Welcome to the OGHPC Devito-GPU hackathon

The objective of this hackathon is to use Devito's JIT backdoor to transform the code that the Devito compiler generates for two different propagators. In particular:

optimise the code automatically generated for
- OpenMP 5 offloading, or
- OpenACC;
synthesize a new GPU implementation (e.g., CUDA, oneAPI) starting from the sequential version.

Code variants will be benchmarked, and the best performing strategies will be implemented in the Devito compiler. In this way, HPC/GPU developers can contribute to Devito development without having to learn how to develop the compiler itself.

Not able to make it to the OGHPC hackathon in person? No worries - we are a gloablly distributed dev team so everything is already set up to work online :-) At the top of our website, https://www.devitoproject.org/, you will see a link to our Slack workspace. Feel free to browse channels and ask questions - really the key channels for this hackathon are #oghpc and #gpu-dev.

Step 1: Get account and GPU enabled VM for development

You need to click on this link: https://labs.azure.com/register/jltt9mv2

You will be redirected to your Azure Labs VM. There you can set your password for logging in to your VM. You have to wait for a minute or so. When your password is updated, click on the screen emoji at your VM and select Connect via SSH. Copy the ssh command to your terminal and start hacking!

Step 2: Enroll in the hackathon

Simply fork this repo. All forks will be checked periodically.

Step 3: Start hacking!

In the repository that you have just cloned, you will find two Python files.
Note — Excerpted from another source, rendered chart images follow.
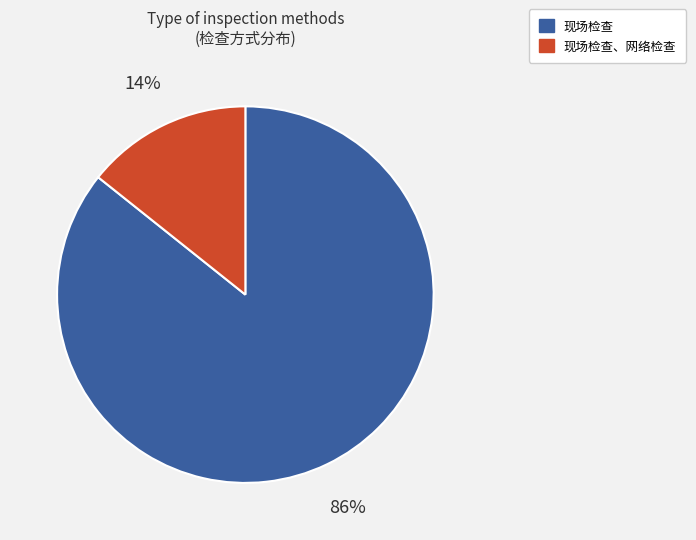

Is there any slice that represents more than half of the pie?

Yes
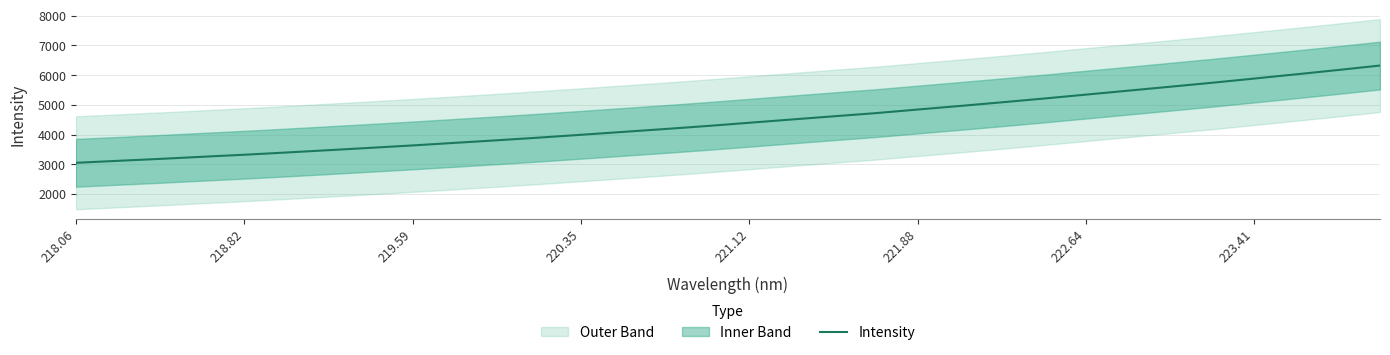

Does the chart display data point markers on the line(s)?

No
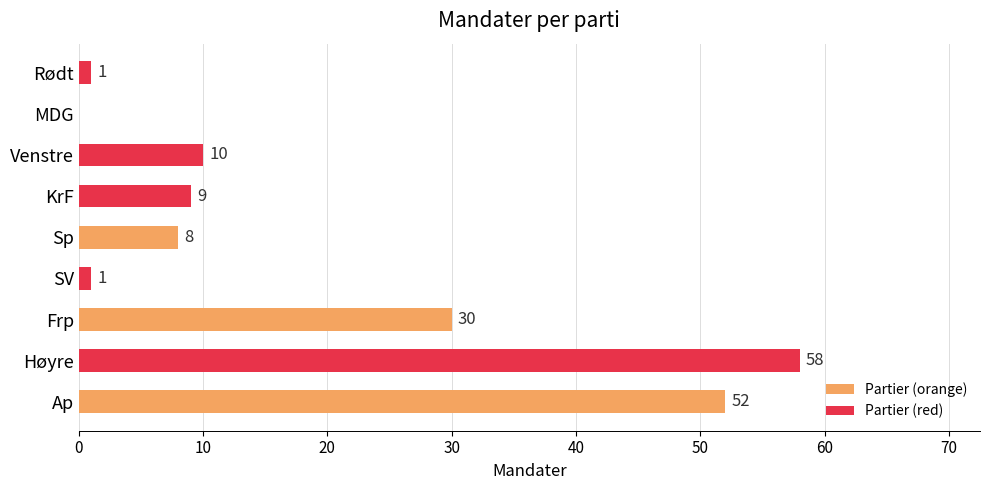

What is the average value?

19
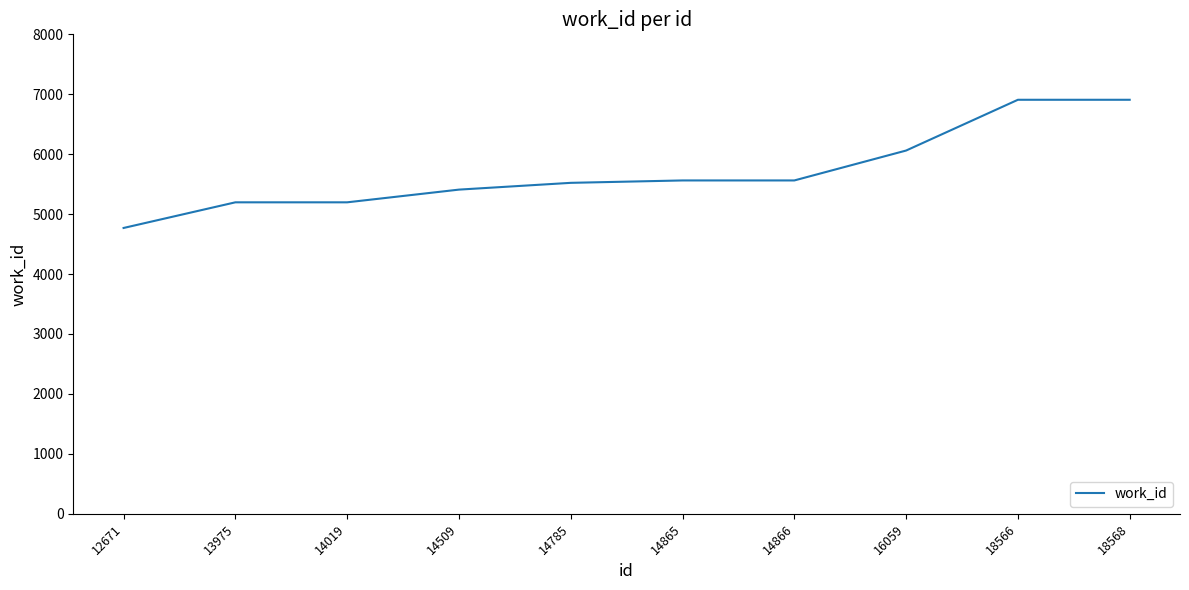

How many lines are shown in the chart?

1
One of these is run-preset.py, which allows you to execute a set of Devito benchmarks that we have pre-selected for this hackathon. Aspects like discretization and duration of the benchmark are fixed, so you won't care about them. The only argument that run-preset.py accepts is the name of the benchmark -- there are two alternatives:

python run-preset.py acoustic: to generate and run an isotropic acoustic forward propagator.
python run-preset.py tti: to generate and run an anisotropic (TTI) acoustic forward propagator.

We suggest to start with the simplest one, acoustic. The first time you run the command, the code gets generated. Instructions will be provided on screen explaining how to hack the generated code. Then, to test your hacking, just re-run the same command. The execution time will be displayed at the end of each run -- look for something along the lines of

Operator `Forward` run in 1.22 s

Where "Forward" is the name of the Operator. If interested in more performance metrics, such as the GFlops/s and GPoints/s performance, just run with the environment variable DEVITO_LOGGING=PERF.

Note: we have configured the VM such that Devito, by default, generates and compiles code with OpenMP GPU-offloading pragmas. This is achieved through the following environment variables:

DEVITO_ARCH=clang
DEVITO_PLATFORM=nvidiaX

If one wants to:

Use a different backend compiler, for example pgcc; then set DEVITO_ARCH=pgcc and unset DEVITO_PLATFORM

Step 4: Push your work

To submit your work at the end of the hackathon, just run python push-files.py. And that's it!

Benchmarking:

Periodically we will:

check all forks for updates
- checkout your updated code;
- run the benchmarks on a dedicated V100;
- update league table [will provide a link to the league table as soon as it is ready].

Tips and hints

We suggest that you always have a terminal running nvtop and/or htop. This can help not only to monitor the GPU usage of your VM but to quickly kill (SIGKILL) an application that is inefficient and save your time.
Feel free to call the members of our team and ask for help if you consider any clarifications or more detailed explanation is needed.